As the pandemic went on, however, it became clear that T cells were a crucial arm of the immune response to SARS-CoV-2 and to COVID-19 vaccines, says Alessandro Sette, also an immunologist at the La Jolla Institute for Immunology. Antibodies against SARS-CoV-2 waned in the months after vaccination, but vaccinated people continued to make T cells that recognized the virus1. That T-cell protection remained strong, Sette and others found2, even against viral variants that dodged the antibody defences raised by the first generation of COVID vaccines.
“People used to focus more on antibodies, and tended to forget about the T-cell responses,” says Rosemary Boyton, an immunologist at Imperial College London. “Now we understand much, much better that the T-cell responses matter as well.”
Early-warning immune alarm reaches the whole body
The pandemic also gave researchers new insights into the innate immune system, another line of defence against viruses.
Innate immune responses are not as specific as antibodies and T cells. Cells can unleash these responses when they detect foreign molecules, such as the RNA genome of SARS-CoV-2. When a cell discovers a telltale molecule, it raises the alarm, by releasing proteins called interferons. These proteins activate hundreds of genes, including many involved in viral defence. The interferon response also notifies other cells in the same organ to be on high alert, says Benjamin tenOever, a virologist at New York University in New York City. “It can be very damning to a virus.”
Kids and COVID: why young immune systems are still on top
Before the pandemic, researchers thought that this warning cry did not travel far beyond the site of infection. But when tenOever and his colleagues analysed samples from hamsters and from autopsies of people who had previously been infected with SARS-CoV-2, they found signs of interferon responses throughout the body, even in organs far away from infected cells3. Later, the team learnt that this is not limited to SARS-CoV-2: the flu virus also elicits a widespread interferon response in hamsters.
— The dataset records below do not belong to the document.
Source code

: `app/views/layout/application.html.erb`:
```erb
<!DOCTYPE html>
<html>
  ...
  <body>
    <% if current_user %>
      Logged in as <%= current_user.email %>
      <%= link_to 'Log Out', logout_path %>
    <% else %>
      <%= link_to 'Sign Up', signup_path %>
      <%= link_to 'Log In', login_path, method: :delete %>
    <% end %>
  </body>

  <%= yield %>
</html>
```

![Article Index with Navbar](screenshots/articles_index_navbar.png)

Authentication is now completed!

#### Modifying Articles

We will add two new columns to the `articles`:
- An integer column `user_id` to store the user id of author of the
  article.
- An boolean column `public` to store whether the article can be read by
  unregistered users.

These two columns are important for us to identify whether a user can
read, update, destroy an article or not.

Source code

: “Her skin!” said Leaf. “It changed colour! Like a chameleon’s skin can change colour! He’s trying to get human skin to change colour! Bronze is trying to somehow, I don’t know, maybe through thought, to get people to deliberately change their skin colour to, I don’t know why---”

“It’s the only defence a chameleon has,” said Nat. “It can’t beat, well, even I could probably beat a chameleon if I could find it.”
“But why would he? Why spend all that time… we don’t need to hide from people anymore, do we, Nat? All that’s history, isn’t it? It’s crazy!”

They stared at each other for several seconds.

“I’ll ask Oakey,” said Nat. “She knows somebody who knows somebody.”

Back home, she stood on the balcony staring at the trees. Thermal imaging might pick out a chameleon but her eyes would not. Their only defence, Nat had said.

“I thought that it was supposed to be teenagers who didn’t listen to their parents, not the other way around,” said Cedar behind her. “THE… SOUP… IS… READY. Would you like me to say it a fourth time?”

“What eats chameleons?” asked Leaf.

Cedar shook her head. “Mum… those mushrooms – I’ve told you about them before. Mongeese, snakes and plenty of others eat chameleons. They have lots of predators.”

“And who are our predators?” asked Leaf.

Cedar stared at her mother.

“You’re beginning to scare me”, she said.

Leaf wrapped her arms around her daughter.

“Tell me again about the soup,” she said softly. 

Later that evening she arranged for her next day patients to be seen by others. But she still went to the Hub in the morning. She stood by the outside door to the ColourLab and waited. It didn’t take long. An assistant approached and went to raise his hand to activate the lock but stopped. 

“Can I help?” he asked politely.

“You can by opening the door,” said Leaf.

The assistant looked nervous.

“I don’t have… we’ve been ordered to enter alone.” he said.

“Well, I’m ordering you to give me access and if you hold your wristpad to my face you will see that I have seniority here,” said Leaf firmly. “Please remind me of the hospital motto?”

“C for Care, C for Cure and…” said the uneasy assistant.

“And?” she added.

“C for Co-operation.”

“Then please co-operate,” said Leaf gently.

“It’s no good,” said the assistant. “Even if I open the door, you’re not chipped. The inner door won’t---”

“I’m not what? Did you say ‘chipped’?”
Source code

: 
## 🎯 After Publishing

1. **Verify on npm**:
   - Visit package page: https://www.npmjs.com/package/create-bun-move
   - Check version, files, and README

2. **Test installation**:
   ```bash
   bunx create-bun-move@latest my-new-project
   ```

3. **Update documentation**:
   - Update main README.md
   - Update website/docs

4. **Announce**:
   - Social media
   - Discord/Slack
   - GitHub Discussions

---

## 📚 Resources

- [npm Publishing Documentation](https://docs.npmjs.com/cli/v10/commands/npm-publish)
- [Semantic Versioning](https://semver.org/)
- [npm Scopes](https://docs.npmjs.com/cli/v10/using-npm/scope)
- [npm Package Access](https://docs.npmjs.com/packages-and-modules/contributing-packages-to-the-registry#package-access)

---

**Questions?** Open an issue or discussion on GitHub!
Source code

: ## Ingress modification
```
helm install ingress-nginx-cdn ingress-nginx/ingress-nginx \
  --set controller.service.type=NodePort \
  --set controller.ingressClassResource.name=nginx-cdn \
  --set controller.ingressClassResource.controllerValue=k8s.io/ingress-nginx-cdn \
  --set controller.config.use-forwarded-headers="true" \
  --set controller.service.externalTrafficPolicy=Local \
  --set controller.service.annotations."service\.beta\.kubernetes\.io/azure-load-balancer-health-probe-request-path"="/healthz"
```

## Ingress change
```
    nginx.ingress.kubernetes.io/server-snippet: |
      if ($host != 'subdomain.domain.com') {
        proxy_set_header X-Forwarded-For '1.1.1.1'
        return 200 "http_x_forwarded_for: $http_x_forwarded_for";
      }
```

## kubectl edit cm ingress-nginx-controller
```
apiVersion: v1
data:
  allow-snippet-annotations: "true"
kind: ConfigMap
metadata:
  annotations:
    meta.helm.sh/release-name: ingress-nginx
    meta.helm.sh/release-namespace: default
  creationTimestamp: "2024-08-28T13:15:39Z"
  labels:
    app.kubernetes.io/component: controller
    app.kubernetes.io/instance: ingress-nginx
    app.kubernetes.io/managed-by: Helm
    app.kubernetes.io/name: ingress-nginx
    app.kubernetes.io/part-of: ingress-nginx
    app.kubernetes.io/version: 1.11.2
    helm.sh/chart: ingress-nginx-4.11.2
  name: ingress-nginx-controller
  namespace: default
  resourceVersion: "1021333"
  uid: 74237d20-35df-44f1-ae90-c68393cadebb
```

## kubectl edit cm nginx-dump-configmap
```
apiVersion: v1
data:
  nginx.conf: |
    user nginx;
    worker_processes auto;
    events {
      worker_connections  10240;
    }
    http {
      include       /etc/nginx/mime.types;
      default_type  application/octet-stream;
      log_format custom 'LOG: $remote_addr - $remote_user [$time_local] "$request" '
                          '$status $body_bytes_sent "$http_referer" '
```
tenOever hypothesizes that these global anti-viral defences bolster protection in case the infection travels rapidly through the body. It might also be part of the reason that the SARS-CoV-2 variants that spread later in the pandemic were less likely than their predecessors to cause severe disease: the later variants bound better than earlier forms of the virus to cells in the nose, keeping the virus in the upper airways for longer. That allowed time for the innate warning signal to reach the lungs and bolster defences there before the virus arrived.
The nose knows
Before the pandemic, researchers weren’t terribly interested in the nose, says Jose Ordovas-Montanes, an immunologist at Boston Children’s Hospital in Massachusetts. “It was seen as just a passive tube to get air to the lungs,” he says. “And the lungs were where the business happened.”
The pandemic underscored the importance of understanding immune responses in specific tissues, and especially in the place where infection often starts: the nose.
The moist lining of the nose is a unique immune environment that contains a different blend of antibodies and immune cells to that found in the blood. As a result, injected vaccines, which generate antibodies in the bloodstream, might not be ideal for blocking infection in the nose. “One of the lessons from the pandemic is location, location, location,” says Crotty.